Aos três suspeitos junta-se um quarto, o responsável pela empresa estatal de urânio Enusa, José Vicente Berlanga, braço direito do ex-ministro José Luis Abalos, que não foi detido na quinta-feira passada, quando a Guarda Civil aproveitou a operação e realizou 19 buscas em toda Espanha. “Os investigados tiveram que tomar medidas de segurança para garantir a mais estrita discrição e confidencialidade das suas ações”, explica Pigna.
Cinco operações
O foco está em cinco transações envolvendo entidades dependentes da SEPI. Em primeiro lugar, o resgate concedido pela Empresa à Tubos Reunidos SA no valor de 112,8 milhões de euros. “As provas recolhidas mostram que o grupo Hiruroka realizou atividades destinadas a prestar esta assistência”, afirma a carta. Por esta operação receberam 114.950 euros em comissões “obviamente falsas” através da Mediaciones Martínez.
Em segundo lugar, a celebração de um contrato público com a Mercasa (empresa pública da indústria alimentar) no valor de 18.119 euros. “O cirurgião iniciou suas atividades (…) com a intenção de mudar a sede de uma empresa pública”, ressalta o instrutor Natsuda.
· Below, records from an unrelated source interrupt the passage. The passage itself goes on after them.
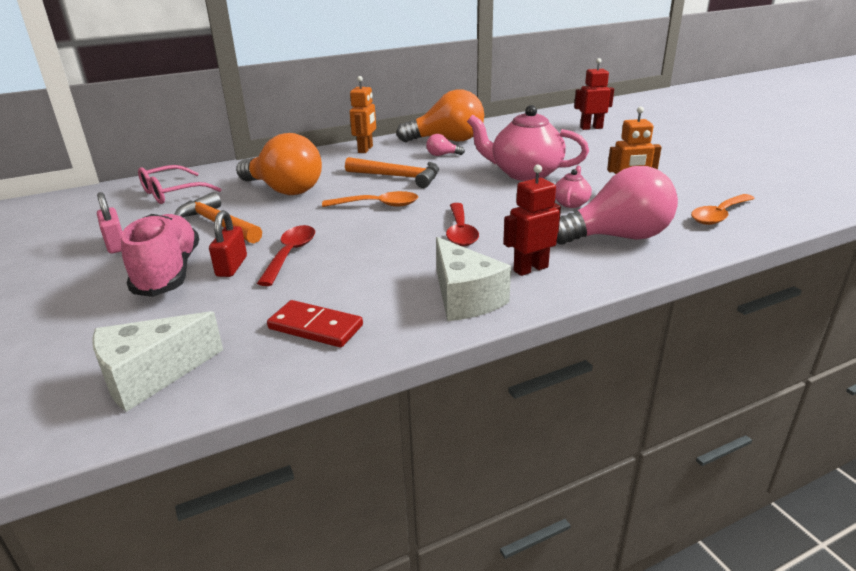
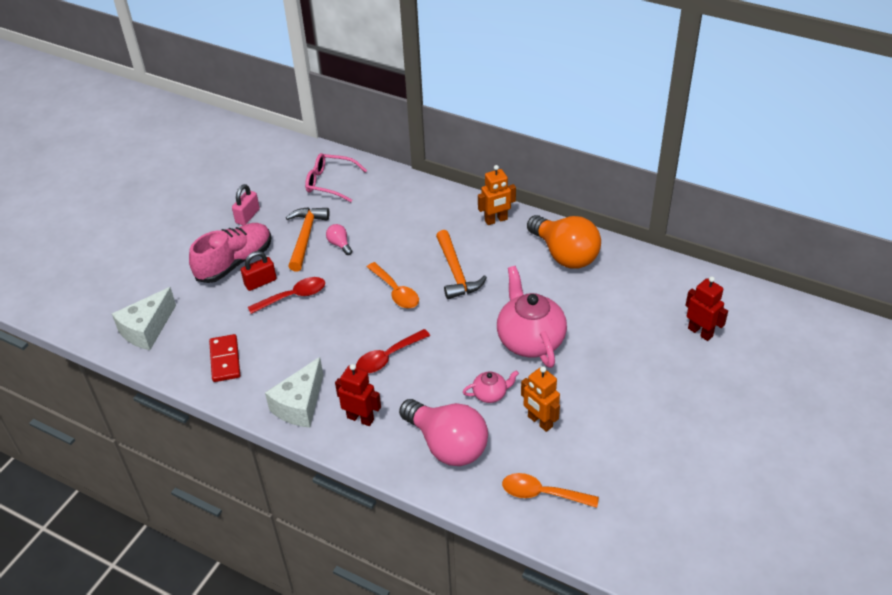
camera: 55 degrees right, 15 degrees up
white cheese [92,311,223,412] -> white cheese turned 75 degrees counterclockwise [112,287,176,350]
orange light bulb [236,133,322,195] -> none
pink light bulb [426,134,465,156] -> pink light bulb moved to [326,224,352,255]

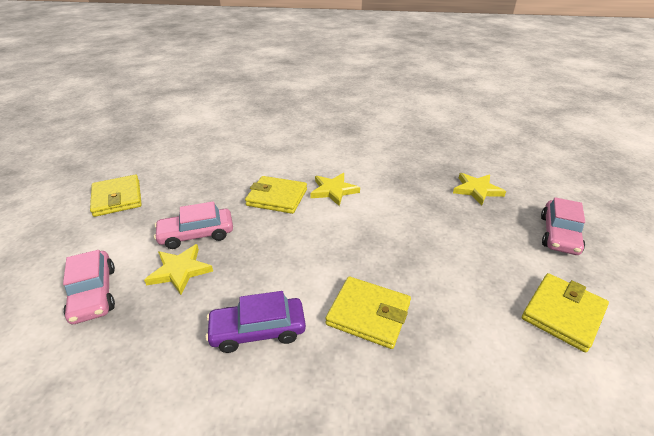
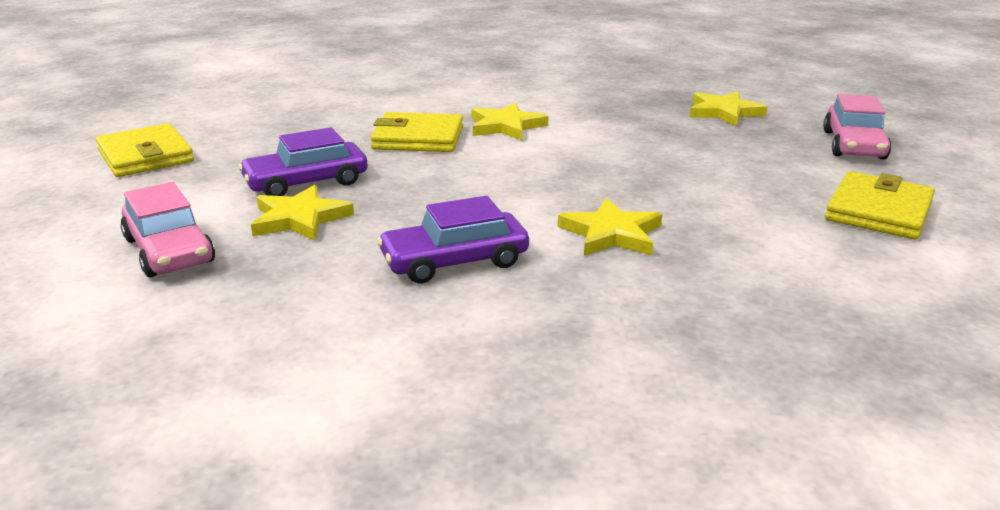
camera: 10 degrees left, 10 degrees down
pink car [154,201,233,249] -> purple car [238,127,368,196]
yellow wallet [325,276,411,349] -> yellow star [558,198,662,256]

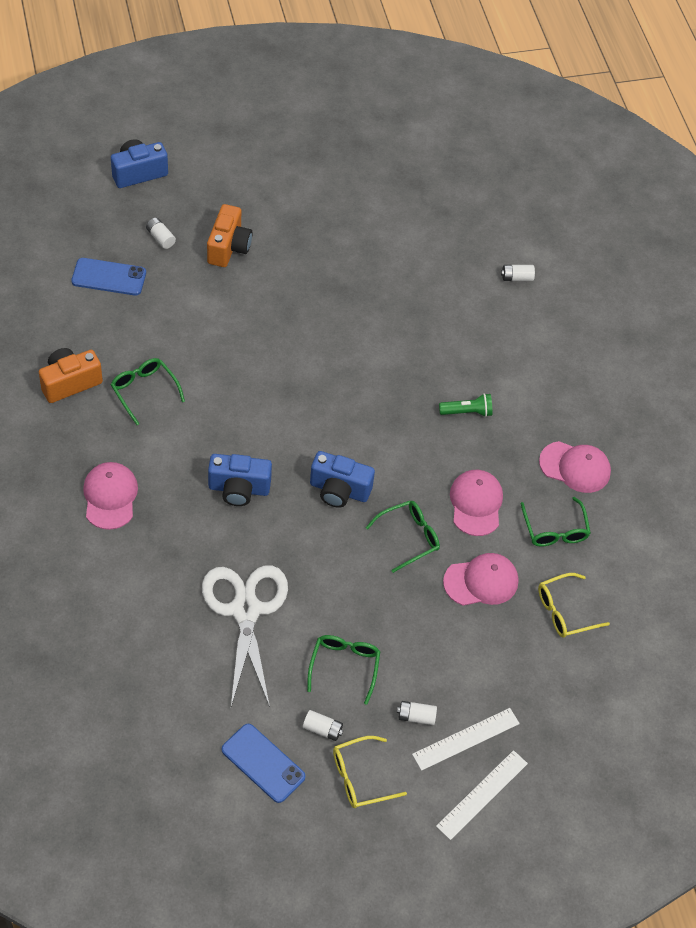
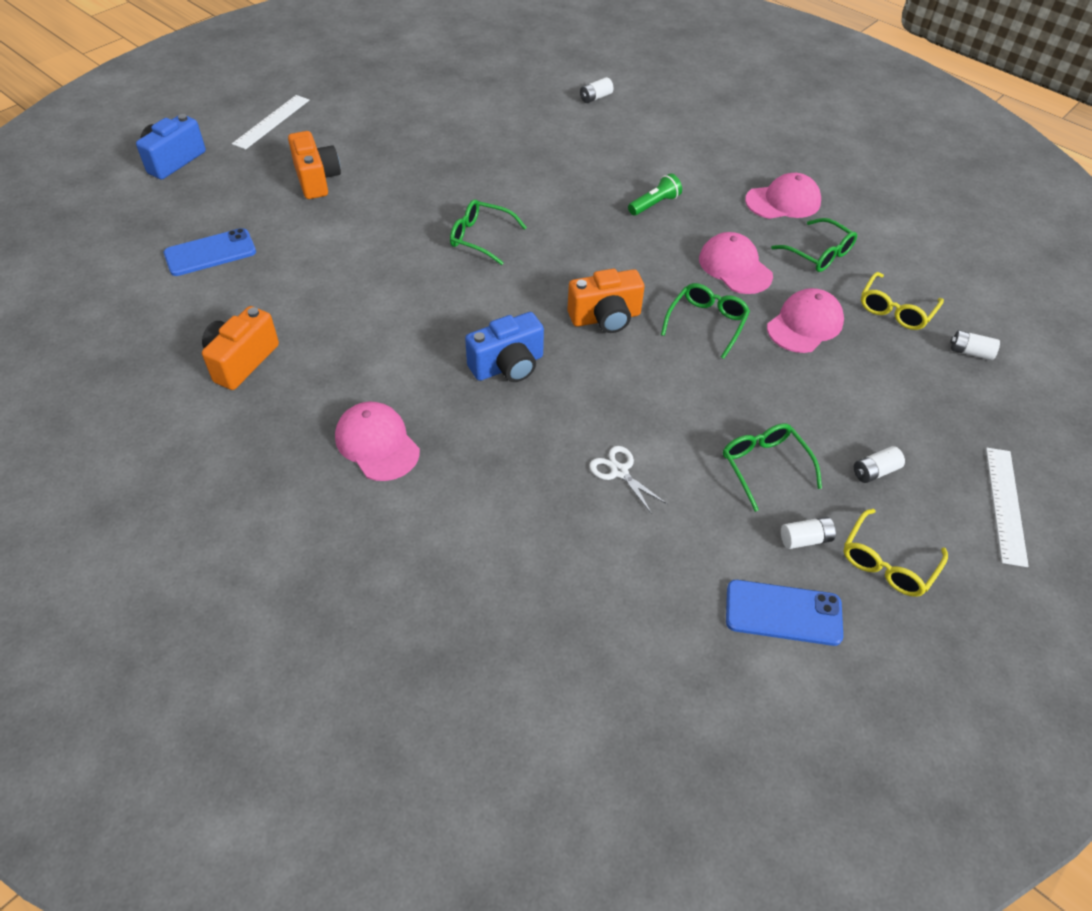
camera: 30 degrees left, 5 degrees down
green glasses [111,358,185,425] -> green glasses moved to [450,199,527,265]
white battery [146,218,176,249] -> white battery moved to [950,330,1000,360]
white scissors [202,565,288,707] -> white scissors [589,446,667,514], size x0.43
blue camera [310,451,375,508] -> orange camera [567,269,644,333]
white ruler [412,708,520,771] -> white ruler moved to [232,95,309,149]

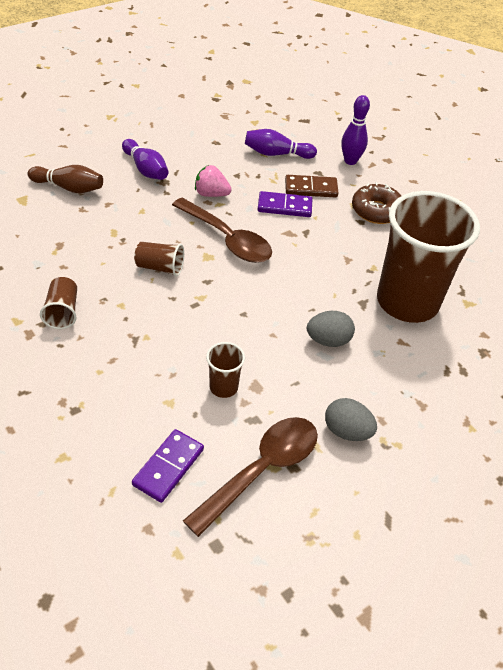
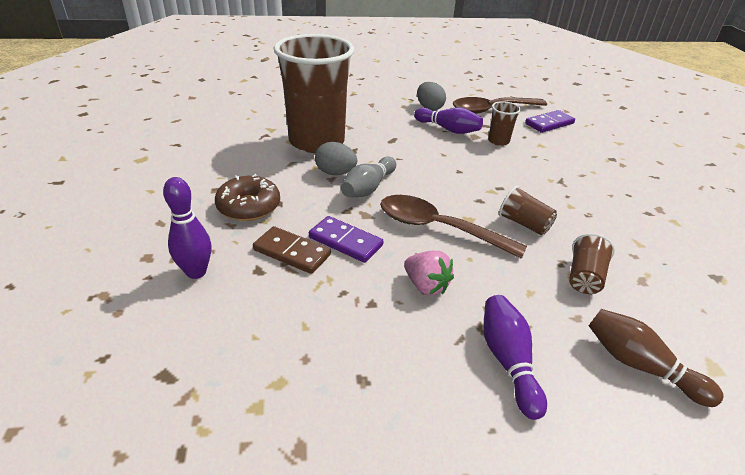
camera: 150 degrees left, 10 degrees down
brown cup [40,277,77,329] -> brown cup moved to [569,233,615,294]
brown spoon [172,198,272,263] -> brown spoon turned 45 degrees counterclockwise [380,195,527,259]
purple bowling pin [245,129,317,159] -> purple bowling pin moved to [414,107,483,134]
grey egg [307,311,355,347] -> grey egg moved to [315,142,357,175]
none -> grey bowling pin [341,157,396,197]

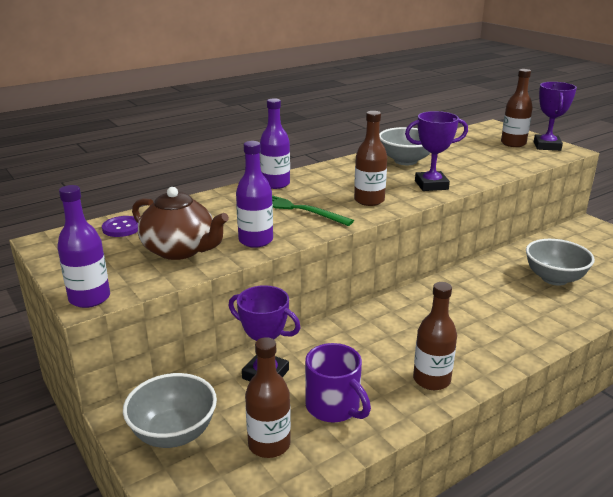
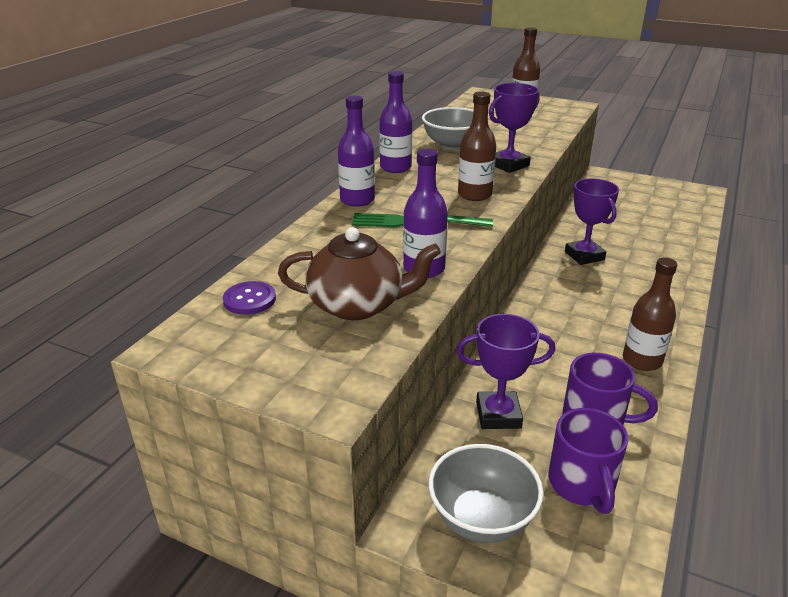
camera: 30 degrees left, 5 degrees up
purple bottle [57,185,110,308] -> purple bottle moved to [379,71,412,173]
brown bottle [245,337,291,458] -> purple mug [548,408,628,514]
grey bowl [526,239,595,286] -> none
purple trophy [534,82,577,151] -> purple trophy moved to [565,178,619,265]

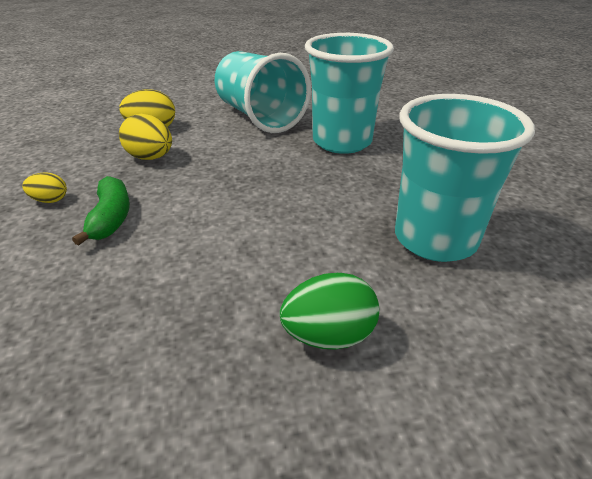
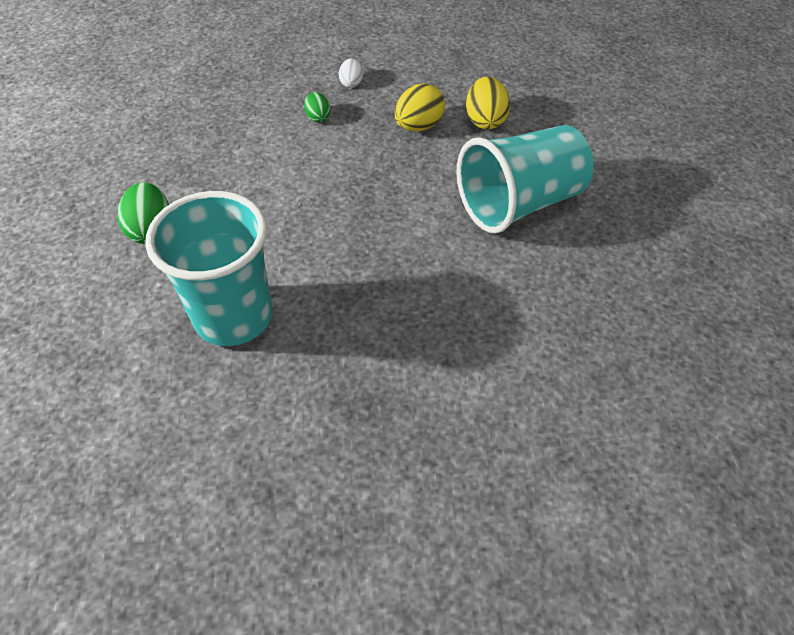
camera: 95 degrees right, 15 degrees up
yellow egg [22,172,67,203] -> white egg [339,58,363,88]
green banana [72,176,130,246] -> green egg [304,92,331,122]
turquoise cup [305,33,394,154] -> none

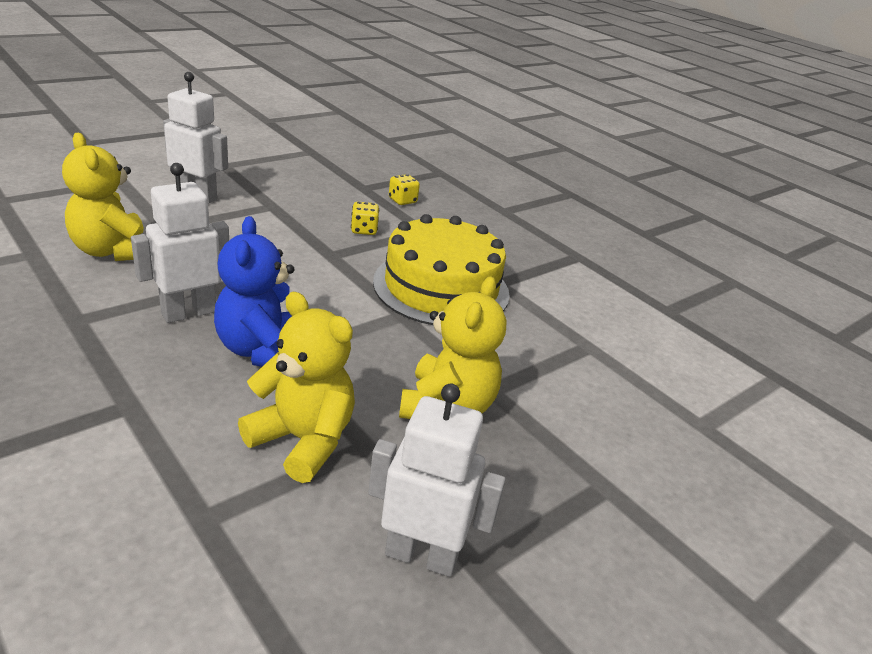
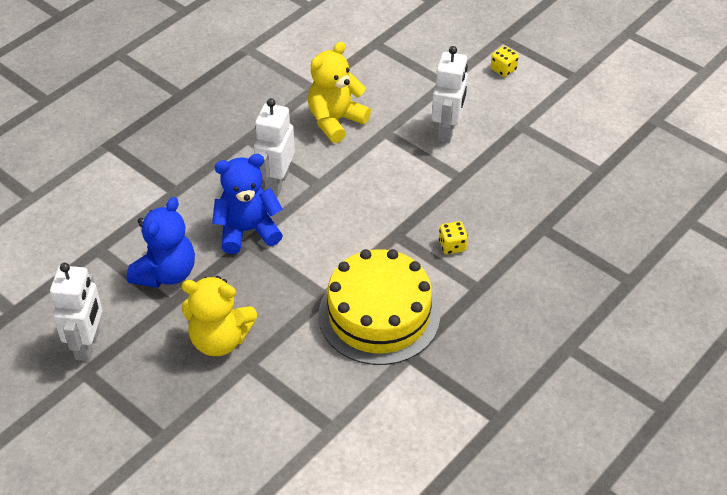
camera: 85 degrees right, 15 degrees up
white robot [131,163,229,323] -> white robot turned 120 degrees counterclockwise [254,98,295,196]
yellow teddy bear [238,292,355,483] -> blue teddy bear [127,197,195,288]
yellow dice [389,174,420,205] -> yellow dice moved to [490,46,519,77]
Neste caso, a Servinabar – empresa na qual a Cerdan teria uma participação de 45% – foi adjudicada a um contrato para a produção de um “relatório técnico”. Os investigadores falam sobre a “inutilidade (sic) deste acordo” e a “falsidade do seu conteúdo”.
O terceiro contrato sob suspeita é o do Parque Empresarial do Principado das Astúrias (PEPA) a favor de uma joint venture temporária (UTE) formada pelas Construcciones y Excavaciones Erriberri e Afesa Medioambiente, no valor de 2,8 milhões de euros. A investigação mostra que o grupo de Leire Diez “teria tido a oportunidade de beneficiar” a empresa Arriberry no processo, pelo que teria recebido uma indemnização de 400 mil euros.
A empresa pública Enusa, que também empregava um ex-militante do PSOE no seu departamento de comunicação, adjudicou ao escritório de advogados Carrillo y Montes um quarto contrato. A operação contextualiza-se num momento em que a Acciona estava interessada em adquirir duas participações detidas por uma empresa pública: uma instalação de incineração em Melilla e um centro de tratamento de resíduos em Castellón. “Neste quadro, vários dirigentes da referida empresa pública, em conjunto com três membros do grupo, teriam desenvolvido um plano para dar visibilidade a esta operação e, além disso, obter retorno económico”, salienta o juiz.
A investigação alega que o grupo Hiruroka teve a oportunidade de decidir contratar um escritório de advocacia “com o propósito expresso de fornecer apoio jurídico para o desenvolvimento da operação”. Por este sorteio, a Mediaciones Martínez recebeu 17.545 euros.
A última operação em análise é a “ajuda” concedida pela Sociedade Estatal para a Promoção da Indústria e do Desenvolvimento Empresarial (Sepides) à Arapellet (propriedade da Forestalia) no valor de 17,32 milhões de euros. A UCO afirma que o grupo iria “realizar algum tipo de atividade perante responsáveis” da organização e em troca receberia 200 mil euros.
A maior parte destes fundos foi utilizada para investir em imóveis em Marbella e Jaca. Esses investimentos foram “gerais”, ou seja, relacionados a três investigações principais. Mas a outra parte dos fundos foi atribuída aos membros do grupo individualmente. No caso de Vicente Fernández, a investigação mostra que recebeu “pelo menos” 49.350 euros “através de uma série de transferências e recebimentos de dinheiro”. Recorde-se que o antigo administrador da SEPI foi contratado entre 2021 e 2023 pela Servinabar por ter recebido um total de 128.092 euros desta empresa, que está sob tutela do Supremo Tribunal.